[[ THE DATA open ]]
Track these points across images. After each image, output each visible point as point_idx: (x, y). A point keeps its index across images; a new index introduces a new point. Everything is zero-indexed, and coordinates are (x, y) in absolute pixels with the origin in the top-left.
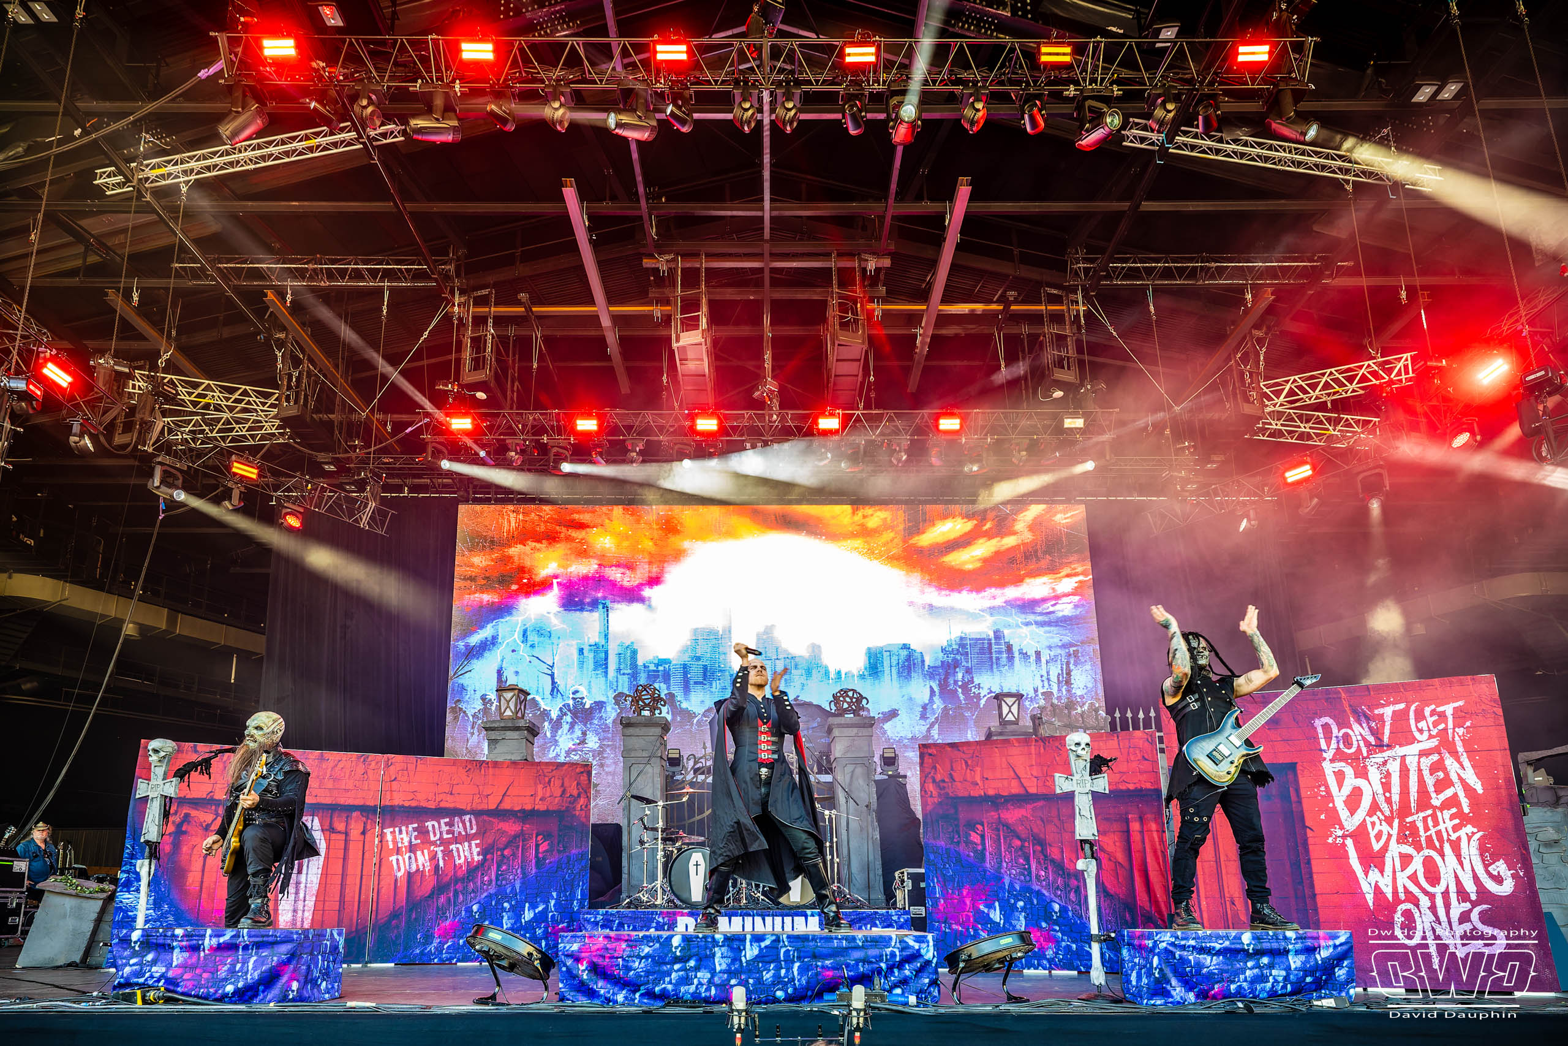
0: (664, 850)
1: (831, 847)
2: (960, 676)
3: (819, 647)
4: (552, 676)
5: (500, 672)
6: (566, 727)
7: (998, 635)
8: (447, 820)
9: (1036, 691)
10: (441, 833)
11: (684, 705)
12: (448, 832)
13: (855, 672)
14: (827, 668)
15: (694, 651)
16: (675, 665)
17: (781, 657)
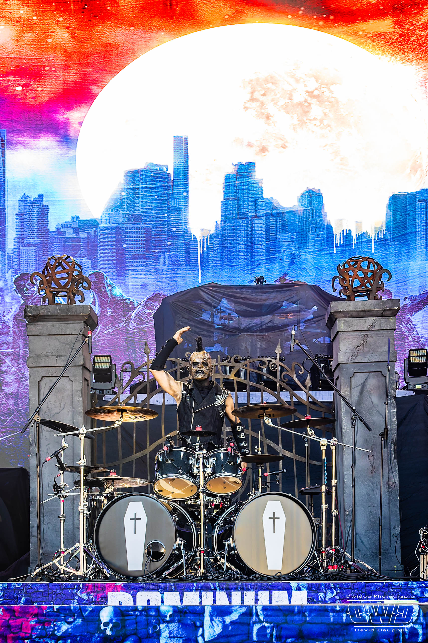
0: (89, 498)
1: (329, 493)
3: (319, 196)
11: (118, 291)
13: (372, 235)
14: (329, 228)
15: (132, 206)
16: (104, 229)
17: (262, 212)
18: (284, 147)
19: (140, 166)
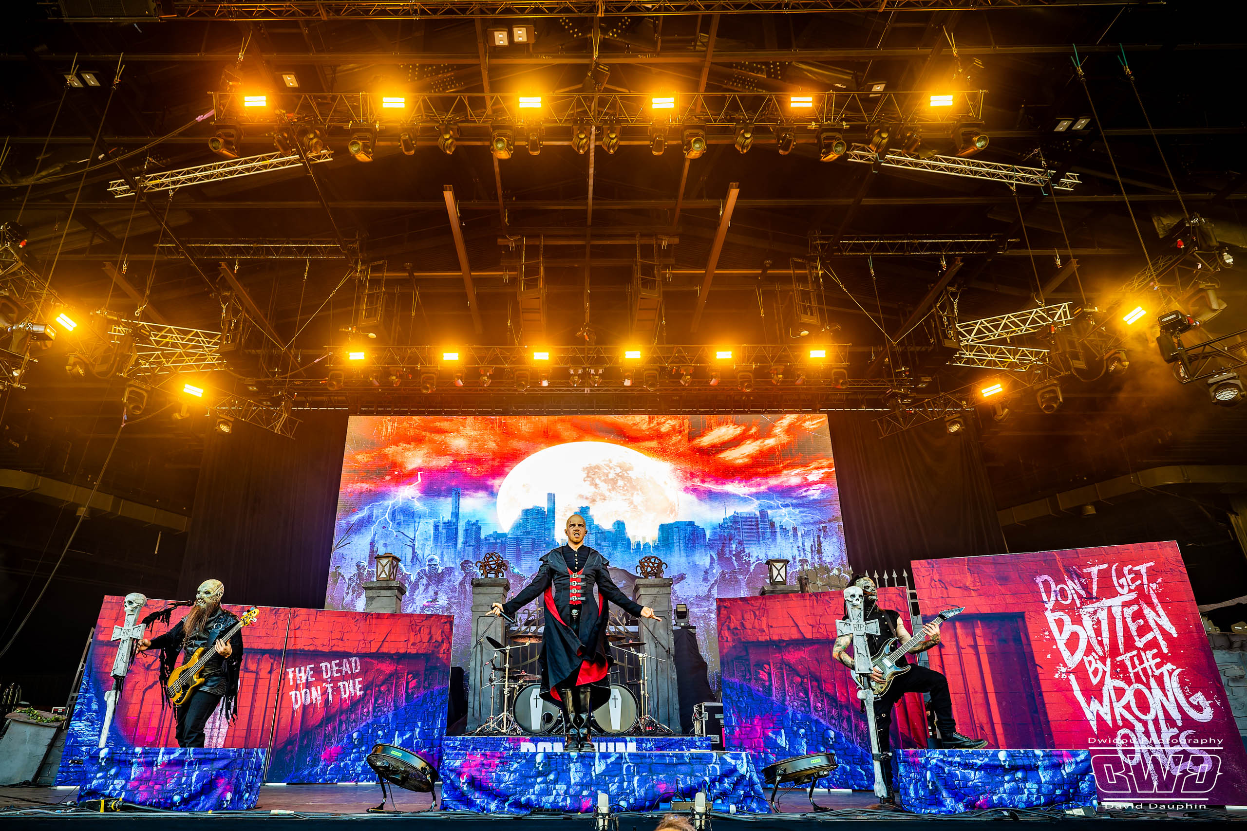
2: (734, 546)
3: (623, 524)
4: (413, 547)
5: (372, 544)
6: (422, 588)
7: (763, 514)
8: (338, 661)
9: (794, 558)
10: (332, 672)
11: (516, 570)
12: (337, 672)
13: (651, 544)
14: (629, 540)
15: (525, 527)
16: (510, 538)
17: (593, 532)
18: (605, 499)
19: (530, 507)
[[ THE DATA closed ]]
Using the listing above, restate exactly the range between the lines holding "11: (684, 705)" and "18: (284, 147)", inclusive, with pictures left out.

RESULT BELOW =>
11: (684, 705)
12: (448, 832)
13: (855, 672)
14: (827, 668)
15: (694, 651)
16: (675, 665)
17: (781, 657)
0: (89, 498)
1: (329, 493)
3: (319, 196)
11: (118, 291)
13: (372, 235)
14: (329, 228)
15: (132, 206)
16: (104, 229)
17: (262, 212)
18: (284, 147)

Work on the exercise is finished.